What did Feynman want to mean by 'artificial energy'? I was reading Mechanical and electrical energies by Feynman when I came before this:

We have seen an analogous situation in electrostatics. We showed that the energy of a capacitor is equal to $Q^2/2C$. When we use the principle of virtual work to find the force between the plates of the capacitor, the change in energy is equal to $Q^2/2$ times the change in $1/C$. That is,
  $$\Delta U=\frac{Q^2}{2}\,\Delta\left(\frac1C\right)=−\frac{Q^2}2 \frac{\Delta C}{C^2}.\tag{15.14}$$
Now suppose that we were to calculate the work done in moving two conductors subject to the different condition that the voltage between them is held constant. Then we can get the right answers for force from the principle of virtual work if we do something artificial. Since $Q=CV$, the real energy is $\frac12 CV^2$. But if we define an artificial energy equal to $−\frac12 CV^2$, then the principle of virtual work can be used to get forces by setting the change in the artificial energy equal to the mechanical work, provided that we insist that the voltage $V$ be held constant. Then
  $$\Delta U_\textrm{mech}=\Delta\left(−\frac{CV^2}{2}\right)=−\frac{V^2}{2}\Delta C,\tag{15.15}$$
which is the same as Eq. $(15.14)$. We get the correct result even though we are neglecting the work done by the electrical system to keep the voltage constant. Again, this electrical energy is just twice as big as the mechanical energy and of the opposite sign.

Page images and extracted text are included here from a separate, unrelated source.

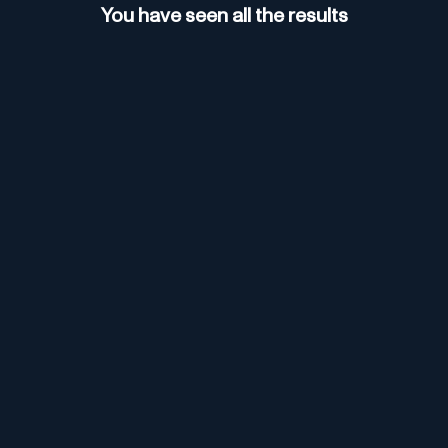
You have seen all the results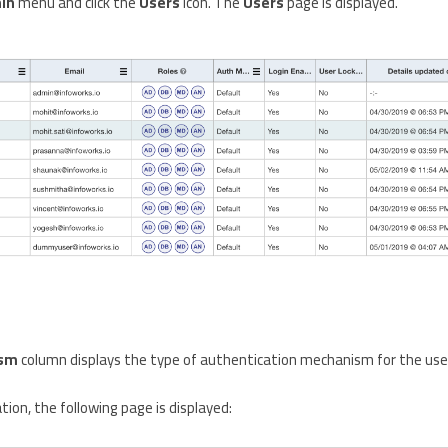
in
menu and click the
Users
icon. The
Users
page is displayed.
ism
column displays the type of authentication mechanism for the user.
ion, the following page is displayed: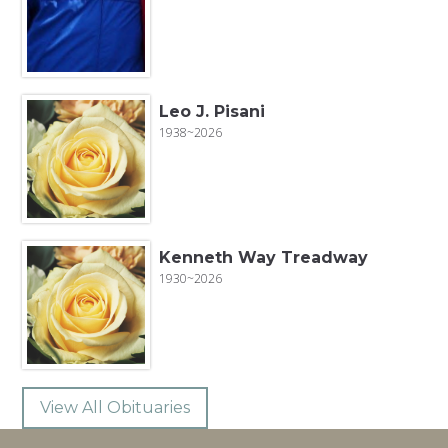
Leo J. Pisani
1938~2026
Kenneth Way Treadway
1930~2026
View All Obituaries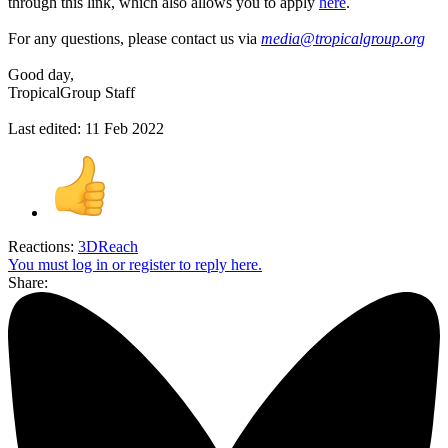
through this link, which also allows you to apply
here
.
For any questions, please contact us via
media@tropicalgroup.org
Good day,
TropicalGroup Staff
Last edited:
11 Feb 2022
Reactions:
3DReach
You must log in or register to reply here.
Share: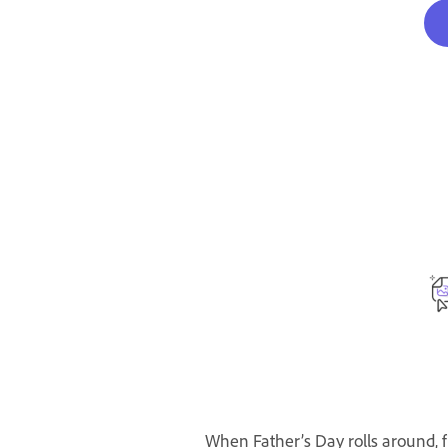
When Father’s Day rolls around, f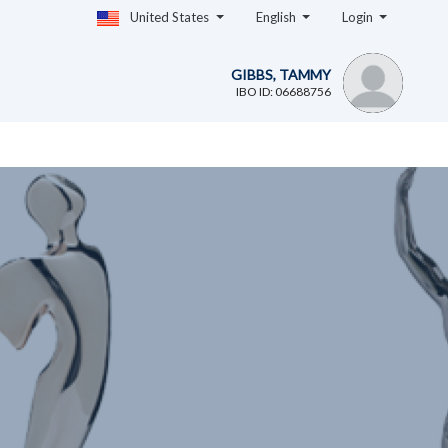
United States
English
Login
GIBBS, TAMMY
IBO ID: 06688756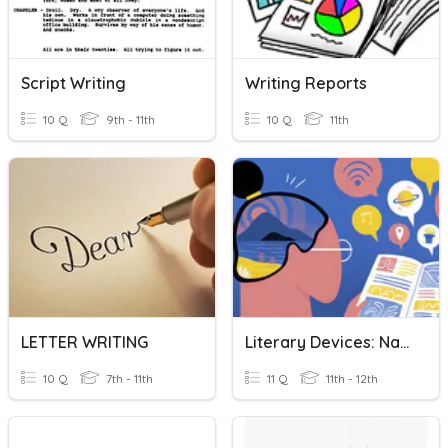
Script Writing
Writing Reports
10 Q
9th - 11th
10 Q
11th
LETTER WRITING
Literary Devices: Names/Nombres
10 Q
7th - 11th
11 Q
11th - 12th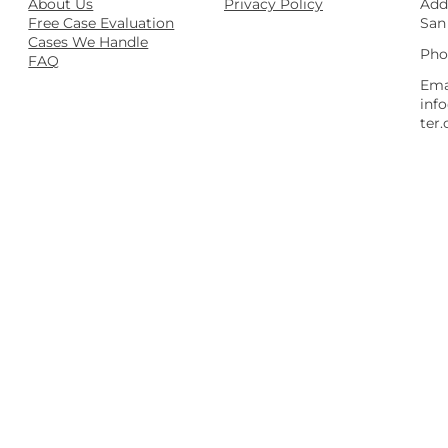
About Us
Privacy Policy
Add
Free Case Evaluation
San
Cases We Handle
Pho
FAQ
Ema
inf
ter.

I couldn't really comprehend what he wanted to tell in the above excerpt especially by the bold line. 
What did Feynman wanted to mean by 'artificial energy'? Meant to say, what is the need of introducing it here; what did he want to say in this para?
 A: He meant that the "energy" function
$$
E_\textrm{art}(C) = - \frac{1}{2}CV^2
$$
is introduced solely for the purpose of getting the right result with the "principle of virtual work". It is not really EM energy in the usual sense as energy stored in the capacitor, available for use. If there is potential difference $V$, the latter energy $E$ is actually always positive and equal to
$$
E = \frac{1}{2}CV^2.
$$
A: As we know the work done by a battery is $W=QV$ which is equal to $CV^2$, and as we know energy available to use in a capacitor is half of $W$, which means that half of the work done by battery cannot be used or some other source does the work $-CV^2/2$ (note we can consider this artificial energy to be work done by some virtual force and can be used to solve problems), so the energy $-CV^2/2$ cannot be used so he pins it as artificial energy.

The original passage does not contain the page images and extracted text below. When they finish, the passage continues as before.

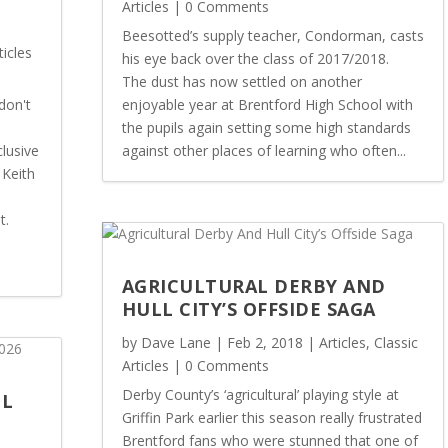
Articles
| 0 Comments
Beesotted’s supply teacher, Condorman, casts
ticles
his eye back over the class of 2017/2018.
The dust has now settled on another
don't
enjoyable year at Brentford High School with
the pupils again setting some high standards
lusive
against other places of learning who often...
 Keith
t.
AGRICULTURAL DERBY AND
HULL CITY’S OFFSIDE SAGA
by
Dave Lane
|
Feb 2, 2018
|
Articles
,
Classic
Articles
| 0 Comments
Derby County’s ‘agricultural’ playing style at
OL
Griffin Park earlier this season really frustrated
Brentford fans who were stunned that one of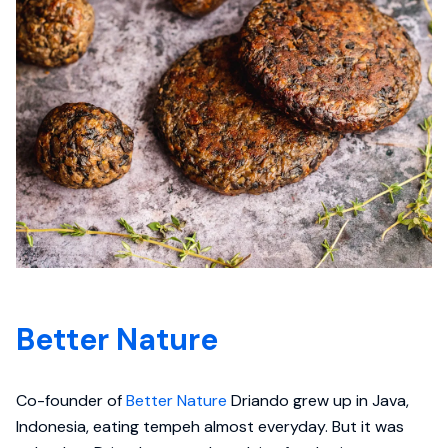
Better Nature
Co-founder of
Better Nature
Driando grew up in Java,
Indonesia, eating tempeh almost everyday. But it was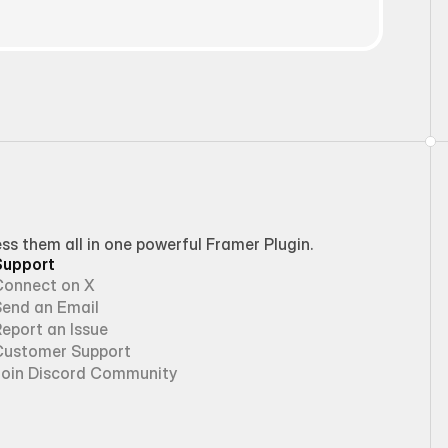
 them all in one powerful Framer Plugin.
Support
Connect on X
Send an Email
eport an Issue
Customer Support
Join Discord Community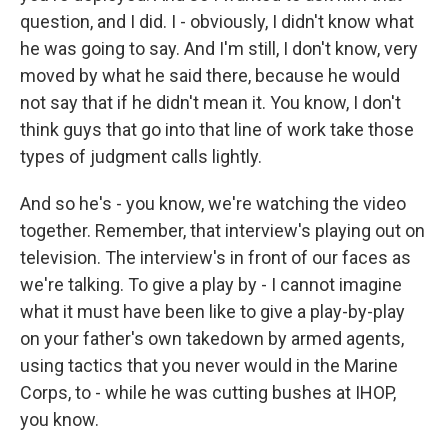
question, and I did. I - obviously, I didn't know what
he was going to say. And I'm still, I don't know, very
moved by what he said there, because he would
not say that if he didn't mean it. You know, I don't
think guys that go into that line of work take those
types of judgment calls lightly.
And so he's - you know, we're watching the video
together. Remember, that interview's playing out on
television. The interview's in front of our faces as
we're talking. To give a play by - I cannot imagine
what it must have been like to give a play-by-play
on your father's own takedown by armed agents,
using tactics that you never would in the Marine
Corps, to - while he was cutting bushes at IHOP,
you know.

Most of the time the artificial energy is emitted by the conductor as radiations.
My professor said that for a capacitor to be charged "artificial" energy has to be burned.
A: He demonstrated this analogy for the magnetostatics' case.
Magnetostatics : if Current $I $  is held constant , you can use the "fake" energy,
$ U = -\vec{\mu} .\vec{B}$
to find forces
Electrostatics: if Voltage $V$ is held constant, you can use the "fake" energy,
$U = -\frac{1}{2}CV^2 $
to find forces between parallel plates of a capacitor.
In both cases one thing is held constant and the expression for energy is false as it does not accommodate for energy provided by a source (like battery) to keep current constant(in Magnetostatics) and to keep voltage constant (in Electrostatics)
This was the analogy he was taking our attention to using the capacitor example.